Saved data entries:
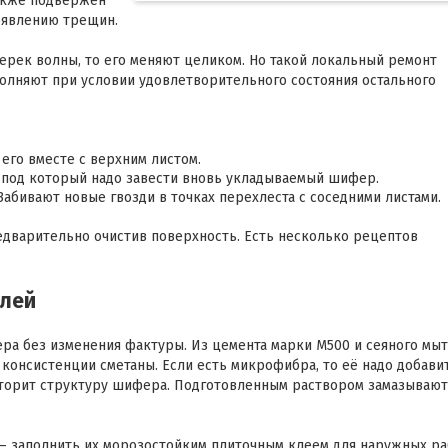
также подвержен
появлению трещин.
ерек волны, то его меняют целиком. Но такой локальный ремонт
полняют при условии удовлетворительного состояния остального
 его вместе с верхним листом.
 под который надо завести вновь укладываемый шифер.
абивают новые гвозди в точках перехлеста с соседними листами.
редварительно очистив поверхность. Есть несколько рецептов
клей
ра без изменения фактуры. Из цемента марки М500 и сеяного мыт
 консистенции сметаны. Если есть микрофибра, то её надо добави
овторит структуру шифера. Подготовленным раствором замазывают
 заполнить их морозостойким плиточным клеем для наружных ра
...
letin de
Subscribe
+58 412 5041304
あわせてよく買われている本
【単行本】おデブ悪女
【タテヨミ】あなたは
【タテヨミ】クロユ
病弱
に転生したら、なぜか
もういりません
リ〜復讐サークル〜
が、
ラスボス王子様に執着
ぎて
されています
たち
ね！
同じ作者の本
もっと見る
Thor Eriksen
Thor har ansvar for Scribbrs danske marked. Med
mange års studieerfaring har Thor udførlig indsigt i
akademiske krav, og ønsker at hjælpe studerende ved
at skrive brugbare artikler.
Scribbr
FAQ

Your objective:
In the records above, find every line with the word "надо" and copy it.

Result:
 под который надо завести вновь укладываемый шифер.
 консистенции сметаны. Если есть микрофибра, то её надо добави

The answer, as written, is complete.